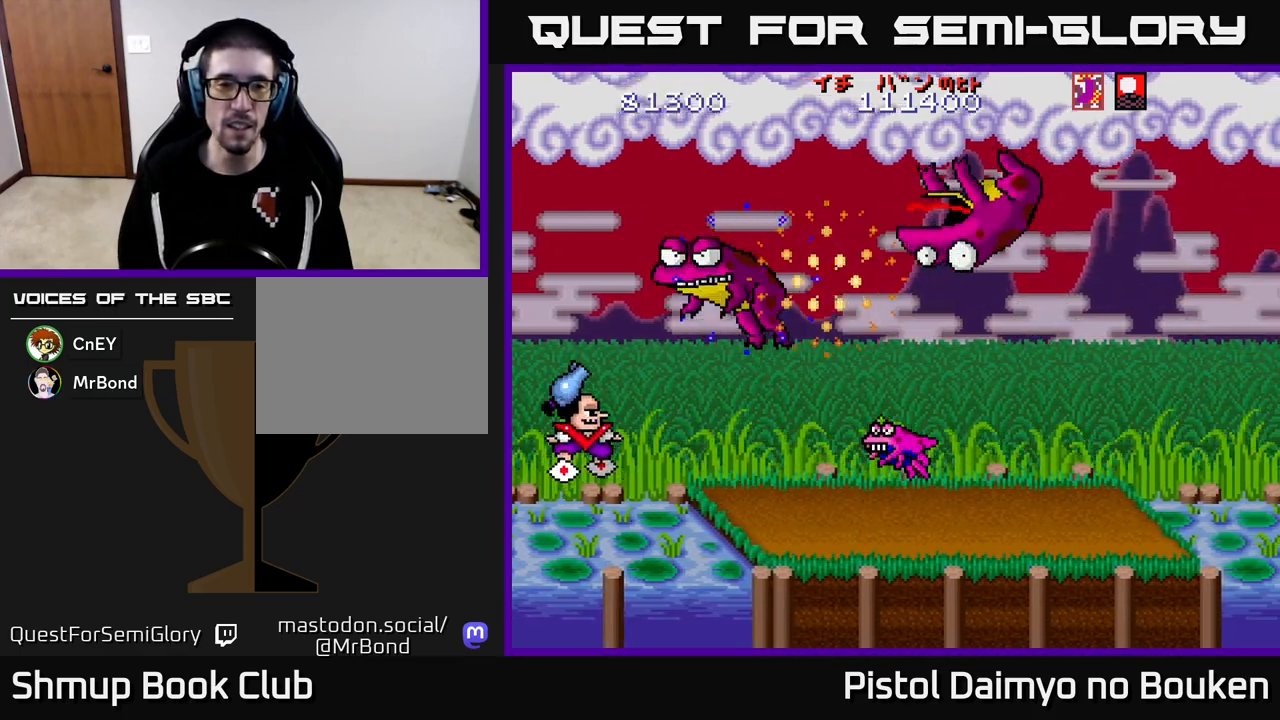
{"buttons": ["A", "DPAD_UP"], "left_stick": "center", "events": [[217, "DPAD_UP", "down"]]}
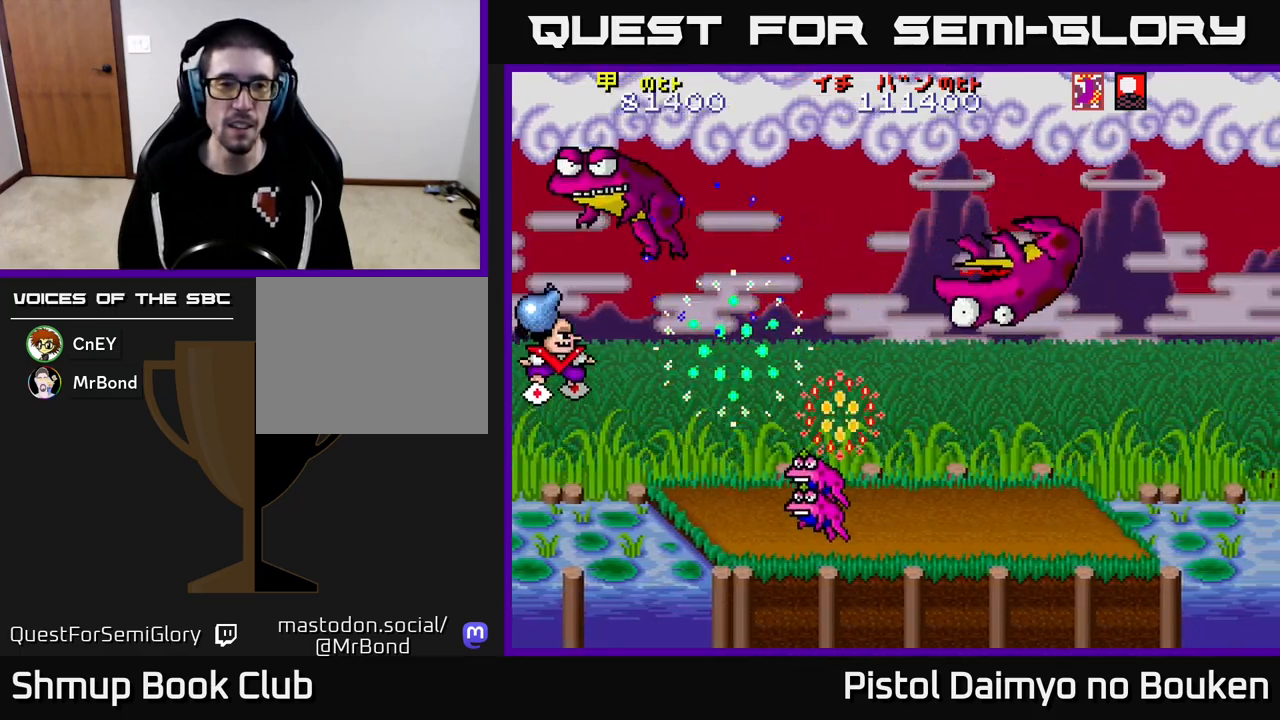
{"buttons": ["DPAD_RIGHT"], "left_stick": "center", "events": [[50, "A", "up"], [67, "DPAD_UP", "up"], [117, "DPAD_DOWN", "down"], [150, "A", "down"], [233, "A", "up"], [367, "A", "down"], [433, "A", "up"], [467, "DPAD_DOWN", "up"], [483, "DPAD_RIGHT", "down"]]}
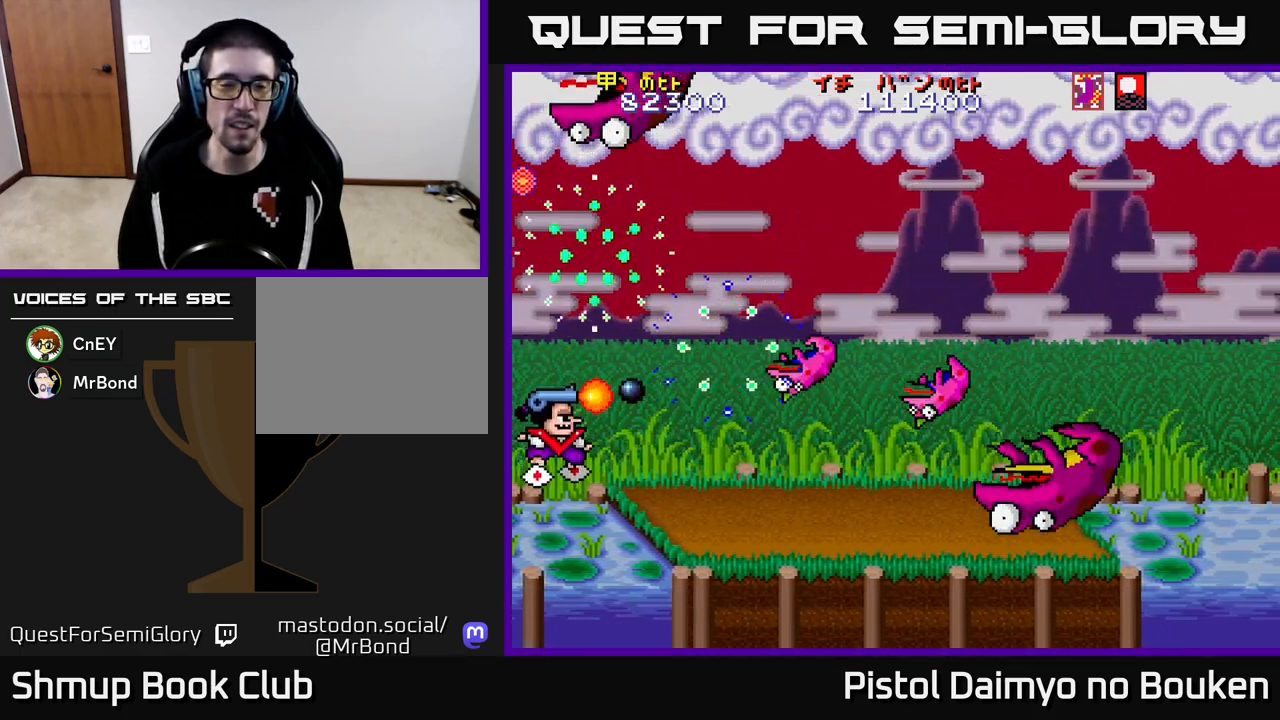
{"buttons": ["A", "DPAD_RIGHT"], "left_stick": "center", "events": [[33, "A", "down"], [50, "DPAD_RIGHT", "up"], [50, "DPAD_UP", "down"], [100, "A", "up"], [183, "DPAD_UP", "up"], [200, "A", "down"], [233, "DPAD_DOWN", "down"], [300, "A", "up"], [333, "DPAD_RIGHT", "down"], [383, "A", "down"], [383, "DPAD_DOWN", "up"]]}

• WHAT TO DO: Repeat the data word for word. Skip the pictures.

• SOLUTION BELOW:
{"buttons": ["A", "DPAD_UP"], "left_stick": "center", "events": [[217, "DPAD_UP", "down"]]}
{"buttons": ["DPAD_RIGHT"], "left_stick": "center", "events": [[50, "A", "up"], [67, "DPAD_UP", "up"], [117, "DPAD_DOWN", "down"], [150, "A", "down"], [233, "A", "up"], [367, "A", "down"], [433, "A", "up"], [467, "DPAD_DOWN", "up"], [483, "DPAD_RIGHT", "down"]]}
{"buttons": ["A", "DPAD_RIGHT"], "left_stick": "center", "events": [[33, "A", "down"], [50, "DPAD_RIGHT", "up"], [50, "DPAD_UP", "down"], [100, "A", "up"], [183, "DPAD_UP", "up"], [200, "A", "down"], [233, "DPAD_DOWN", "down"], [300, "A", "up"], [333, "DPAD_RIGHT", "down"], [383, "A", "down"], [383, "DPAD_DOWN", "up"]]}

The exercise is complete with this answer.